If there was any lingering doubt about the bioeconomy's ability to generate wealth, jobs and productivity, a recent study by the Bio-based Industries Consortium (BIC) should put those fears to rest.
BIC announced the study's findings at its recent General Assembly, and noted that not only do the bio-based industries of chemicals, plastics, pharma, paper, forestry, textile, biofuels and bioenergy contribute 600 billion euros to the EU's economy every year, they also provide 18.3 million Europeans with a job. The study also concluded that agriculture, forestry and fishery were the biggest employers in Europe's bioeconomy.
Also of note is the finding that members of the bioeconomy are solely responsible for investing more than 2.1 billion euros in new demonstration and flagship infrasructure.
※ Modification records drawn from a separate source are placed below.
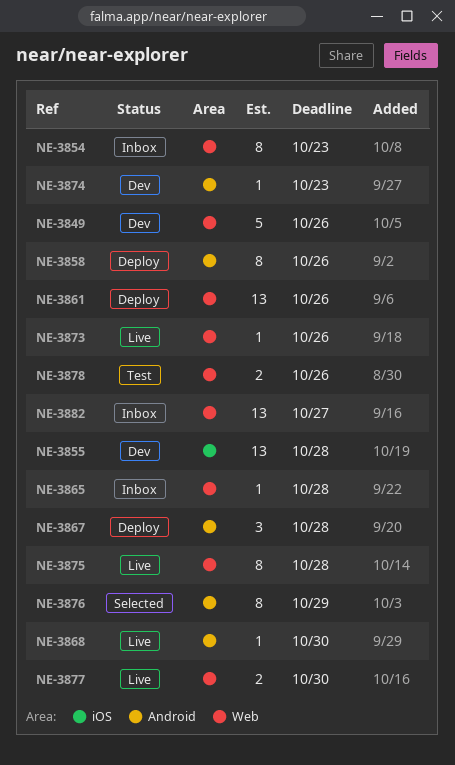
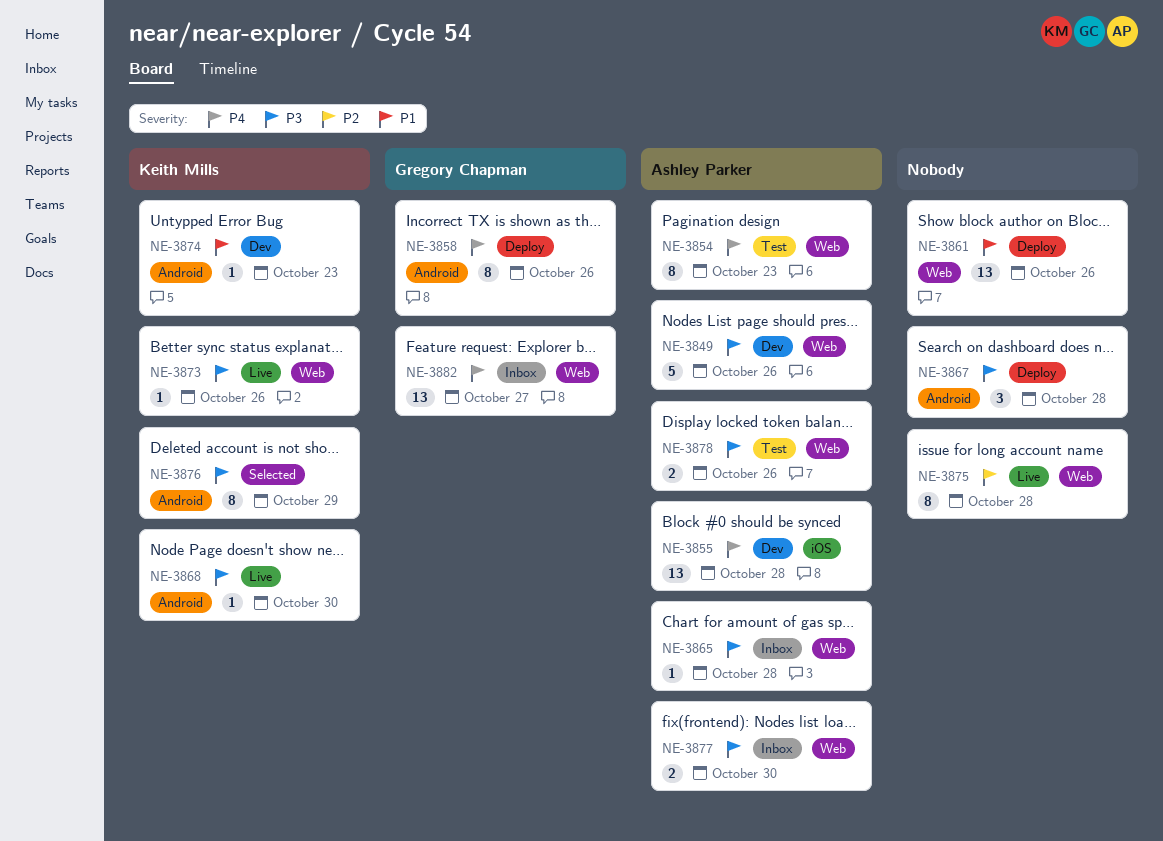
NE-3854, status: Inbox -> Test
NE-3877, status: Live -> Inbox

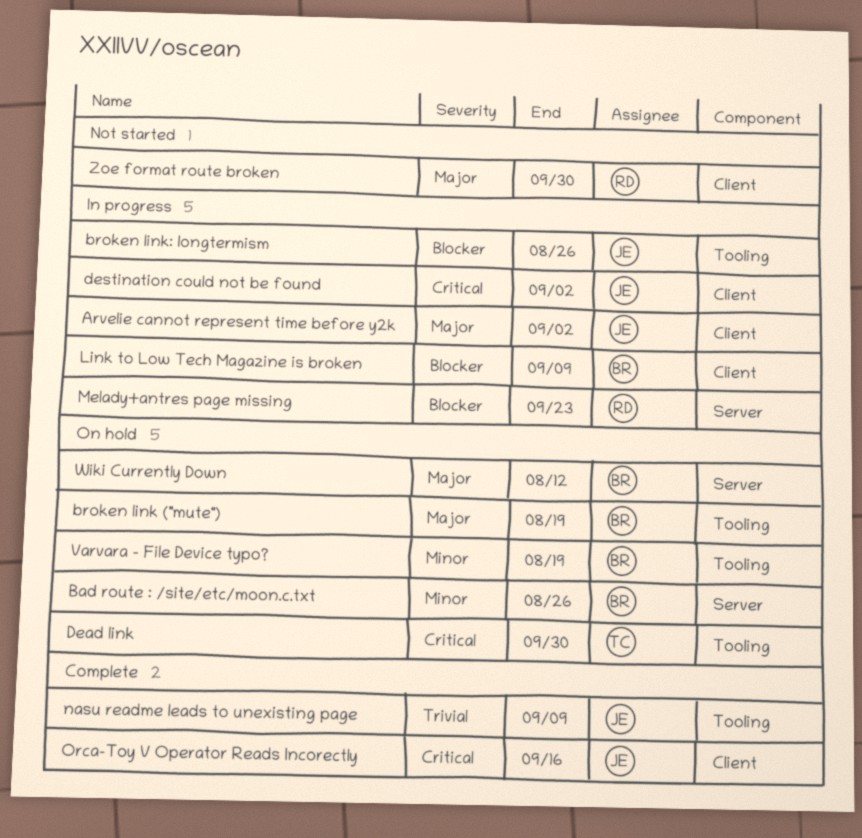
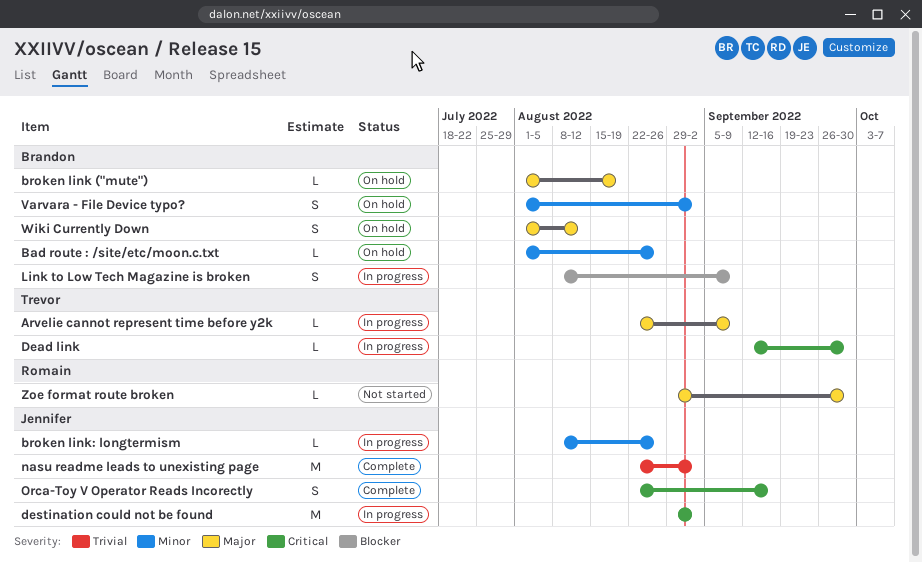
Arvelie cannot represent time before y2k, owner: Jennifer -> Trevor
Arvelie cannot represent time before y2k, due: Sep 2 -> Sep 9
broken link: longtermism, priority: Blocker -> Minor
Dead link, status: On hold -> In progress
Melady+antres page missing: present -> none
nasu readme leads to unexisting page, due: Sep 9 -> Sep 2
Varvara - File Device typo?, due: Aug 19 -> Sep 2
Most of the short-term investments will take place in the lignocellulosic and forestry-based value chains. "The commitment of the industry is there," says Dirk Carrez, BIC's executive director. "Now politics has to follow and enable a swift transition from fossil to bio-based resources."
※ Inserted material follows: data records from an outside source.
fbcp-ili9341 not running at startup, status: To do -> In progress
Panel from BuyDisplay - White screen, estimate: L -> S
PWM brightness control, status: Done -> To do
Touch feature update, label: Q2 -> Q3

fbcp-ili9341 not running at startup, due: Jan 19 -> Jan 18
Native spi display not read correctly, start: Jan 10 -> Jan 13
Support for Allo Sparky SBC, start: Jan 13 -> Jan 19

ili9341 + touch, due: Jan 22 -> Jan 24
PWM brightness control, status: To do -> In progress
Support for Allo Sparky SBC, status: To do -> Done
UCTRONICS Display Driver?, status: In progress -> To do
BIC is using the findings from its study to demonstrate how the bioeconomy is already firmly entrenched in the way much of Europe does business, and that a further emphasis on its benefits can only improve the region's economy further. "The bio-based industry is already an important part of the European economy and a pivotal element in the transition towards a sustainable, circular economy in Europe with renewable raw materials as key enablers, says Marcel Wubbolts, Chair of BIC. Europe should continue on this path and create stable policies to further accelerate the European Bioeconomy."